BATON ROUGE, La. (BRPROUD) – Bands, floats and plastic Mardi Gras beads bring joy to many people in Louisiana. But the tens of thousands of pounds of the waste left behind could be a problem.

“When you think of the quantity of plastic that’s thrown, I mean one big parade in New Orleans could throw over a million strands of beads,” said LSU Professor of Coast and Environment Mark Benfield.

Benfield said microplastics from the beads breaking down could harm wildlife.  

“So they got into the stormwater systems and then they start to break down into smaller fragments and you get a big flood event and they are going to get flushed into the drainage canals and then ultimately into the Mississippi River,” said Benfield.

Many krewes are already taking steps to lessen their environmental footprint.

“We want to entertain the crowd but at the same time it’s an environmental thing that’s helpful and when you can do something that is good for the environment, do something good for the public, and be a good neighbor,” said President and Captain of Krewe of Tucks Lloyd Frischhertz.

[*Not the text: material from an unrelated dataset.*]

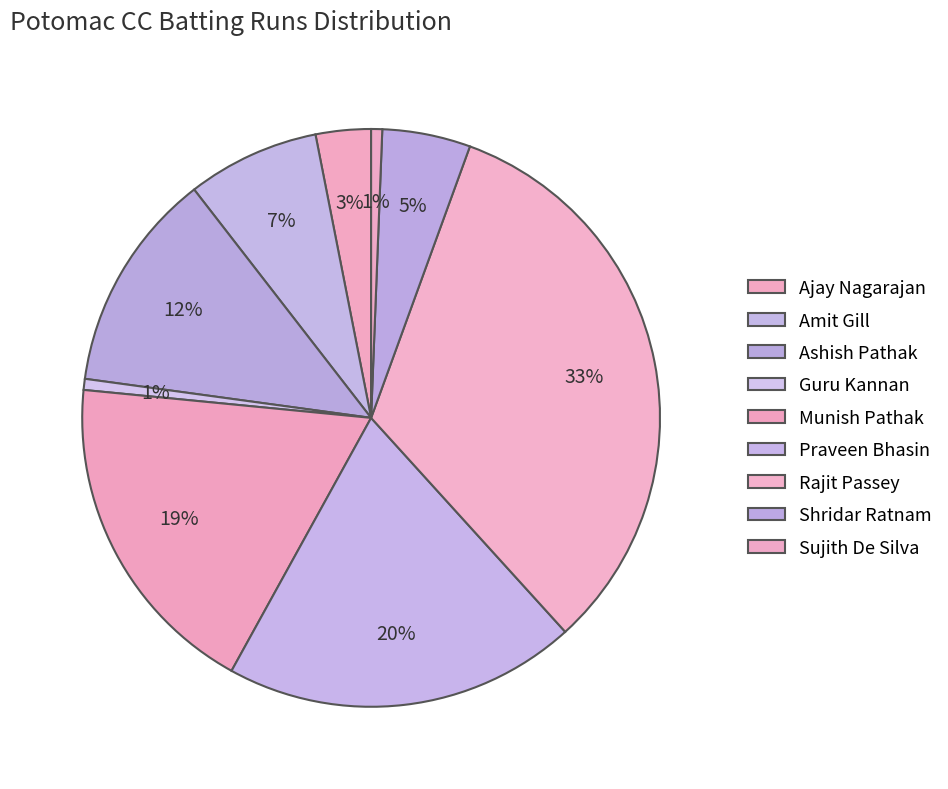

Does Guru Kannan represent more than half of the total?

No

Frischhertz said while beads are part of their throws they have dozens of alternatives.

“We have hula dancing dashboards, we have Frisbees, we have plungers,” Frischhertz said.

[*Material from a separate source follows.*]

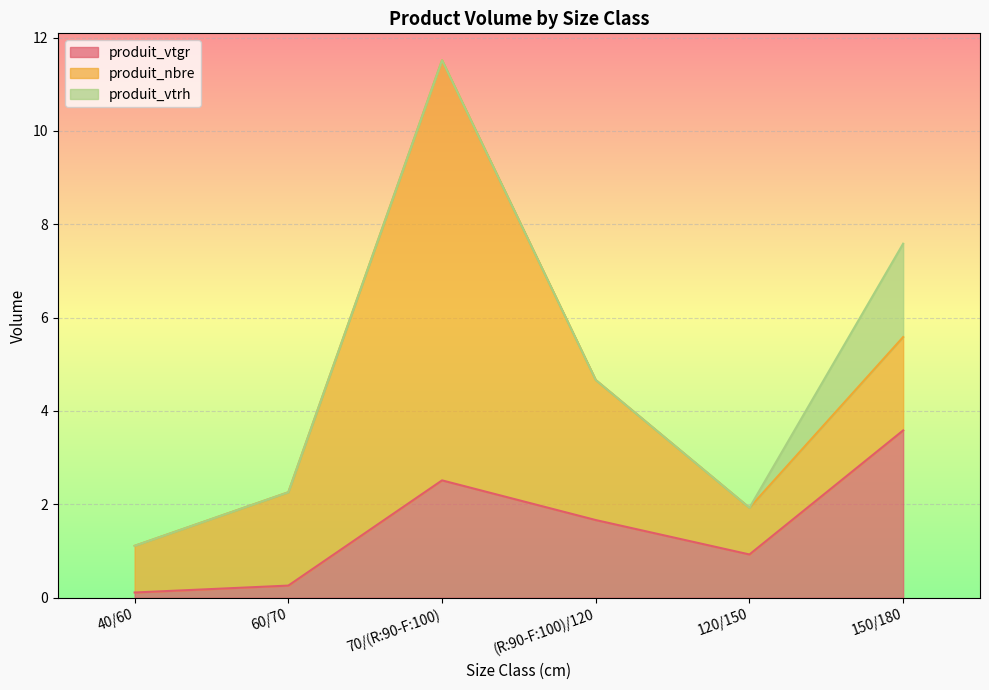

Is it true that produit_vtgr equals 0.1 at 40/60?

True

Even one of their signature throws won’t last long in the elements.

“Our toilet paper is Marine biodegradable toilet paper. One good rain and they are out of the trees,” Frischhertz said.

Biodegradable beads are available but aren’t always the most affordable. For now, it seems plastic beads are here to stay. But, people are working on how to make them less harmful to the ecosystem.

“About three percent of the beads are recycled, they are usually collected and cleaned and sorted and then, thrown again, so that’s a great option,” said Benfield.